My Dad never graduated from high school.  He wasn’t meant for the classroom.  He’s always thought that because he struggled in school that he failed, that he was somehow dumb.  Nothing could be further from the truth.

Dad’s journey started on a farm in Port Washington, Wisconsin the second of four children.  His father died when Dad was seven.  Within a few years the family had to move to town and Dad was working for neighboring farmers to make a little money and follow his passion as it became clear that school would never be the place for him.

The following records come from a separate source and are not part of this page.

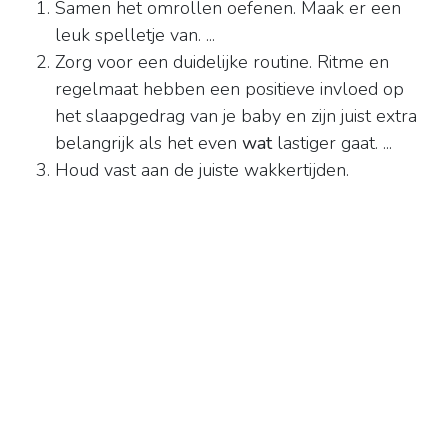
Samen het omrollen oefenen. Maak er een
leuk spelletje van. ...
Zorg voor een duidelijke routine. Ritme en
regelmaat hebben een positieve invloed op
het slaapgedrag van je baby en zijn juist extra
belangrijk als het even
wat
lastiger gaat. ...
Houd vast aan de juiste wakkertijden.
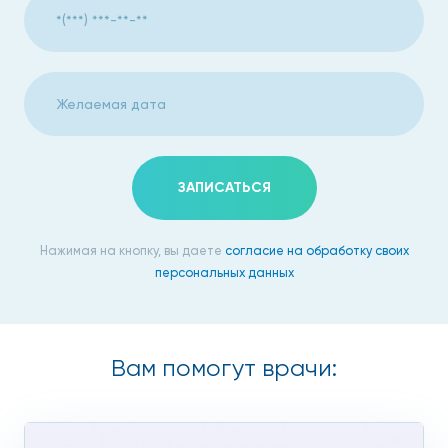
ЗАПИСАТЬСЯ
Нажимая на кнопку, вы даете
согласие на обработку своих
персональных данных
Вам помогут врачи:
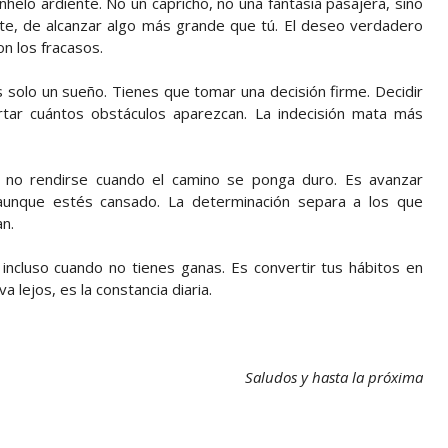
helo ardiente. No un capricho, no una fantasía pasajera, sino
rte, de alcanzar algo más grande que tú. El deseo verdadero
on los fracasos.
es solo un sueño. Tienes que tomar una decisión firme. Decidir
rtar cuántos obstáculos aparezcan. La indecisión mata más
ca no rendirse cuando el camino se ponga duro. Es avanzar
aunque estés cansado. La determinación separa a los que
n.
 incluso cuando no tienes ganas. Es convertir tus hábitos en
a lejos, es la constancia diaria.
Saludos y hasta la próxima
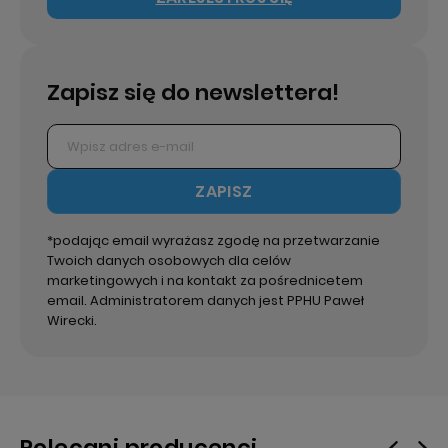
Zapisz się do newslettera!
ZAPISZ
*podając email wyrażasz zgodę na przetwarzanie
Twoich danych osobowych dla celów
marketingowych i na kontakt za pośrednicetem
email. Administratorem danych jest PPHU Paweł
Wirecki.
Polecani producenci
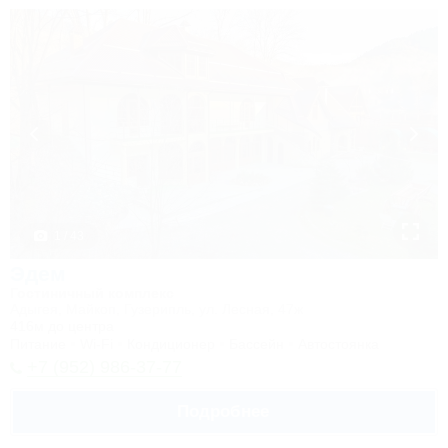
1 / 43
Эдем
Гостиничный комплекс
Адыгея, Майкоп, Гузерипль, ул. Лесная, 47ж
416м до центра
Питание
Wi-Fi
Кондиционер
Бассейн
Автостоянка
+7 (952) 986-37-77
Подробнее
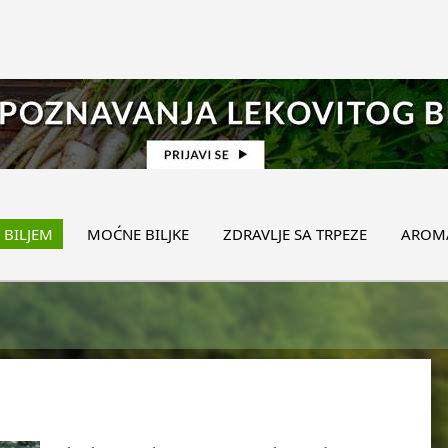
 BILJEM
MOĆNE BILJKE
ZDRAVLJE SA TRPEZE
AROMA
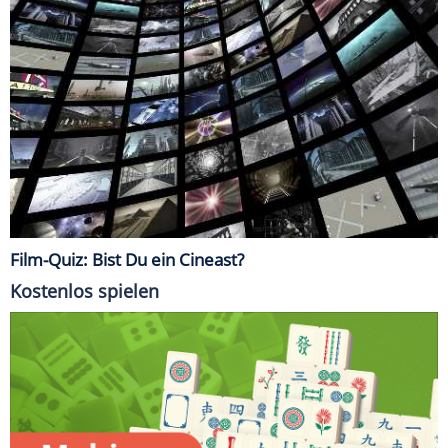
Film-Quiz: Bist Du ein Cineast?
Kostenlos spielen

When he grew up he joined the Navy where he served for several years before marrying my mom and starting a family.  He eventually started farming with his father-in-law and went on to continue farming for over forty years while he also worked full time at a power plant and, for many years, sold seed corn.

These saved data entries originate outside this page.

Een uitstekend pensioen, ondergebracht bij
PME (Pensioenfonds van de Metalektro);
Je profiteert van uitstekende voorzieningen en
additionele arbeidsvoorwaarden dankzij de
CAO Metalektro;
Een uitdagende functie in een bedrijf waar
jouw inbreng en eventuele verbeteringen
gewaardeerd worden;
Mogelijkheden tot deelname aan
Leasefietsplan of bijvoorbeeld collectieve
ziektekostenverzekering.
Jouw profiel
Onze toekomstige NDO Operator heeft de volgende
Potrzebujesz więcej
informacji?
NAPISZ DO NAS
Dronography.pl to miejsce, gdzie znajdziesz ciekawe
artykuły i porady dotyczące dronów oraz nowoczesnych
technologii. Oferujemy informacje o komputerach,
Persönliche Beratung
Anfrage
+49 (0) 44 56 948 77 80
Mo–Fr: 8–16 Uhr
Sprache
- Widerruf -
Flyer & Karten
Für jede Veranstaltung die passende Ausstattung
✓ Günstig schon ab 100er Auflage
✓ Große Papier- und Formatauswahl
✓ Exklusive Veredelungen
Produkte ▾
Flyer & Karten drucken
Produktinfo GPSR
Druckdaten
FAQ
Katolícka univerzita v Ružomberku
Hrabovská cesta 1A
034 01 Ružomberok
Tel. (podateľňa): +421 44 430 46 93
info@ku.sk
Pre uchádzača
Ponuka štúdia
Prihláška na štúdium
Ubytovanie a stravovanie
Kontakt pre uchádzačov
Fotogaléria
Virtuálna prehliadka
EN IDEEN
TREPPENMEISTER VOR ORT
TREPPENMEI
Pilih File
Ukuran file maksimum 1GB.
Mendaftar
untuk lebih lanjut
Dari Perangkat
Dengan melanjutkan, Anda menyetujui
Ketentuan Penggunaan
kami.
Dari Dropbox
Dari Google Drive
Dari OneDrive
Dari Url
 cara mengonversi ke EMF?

He knew the fields like the back of his hand.  He knew every road in the county.  This weekend he and I went out for a ride.  We went to visiting and stopped at a couple cemeteries.  We talked about the fields.  He confused the soybeans and the corn.  We drove the roads he’s ridden for nearly a century.  He told me that he didn’t recognize where we were.

But still, we traveled and we talked.  When it was time for me to leave to return to my current home, he held my hand and looked my eyes and smiled.  It was a smile I remembered.  I saw it before.  I saw it on his aunt’s face.  Sr. Christine was in her 90’s when she held my hands for the last time and smiled with such sweetness and love, that combination of wisdom and childlike beauty that age creates.

My being is divided. I would both love to see my Dad again, to hold his hands, to hug him, to take another drive, to talk some more and I am mostly ready to say goodbye.  He’s been and continues to be my hero.  That never changes.  The question remains what to do about that book?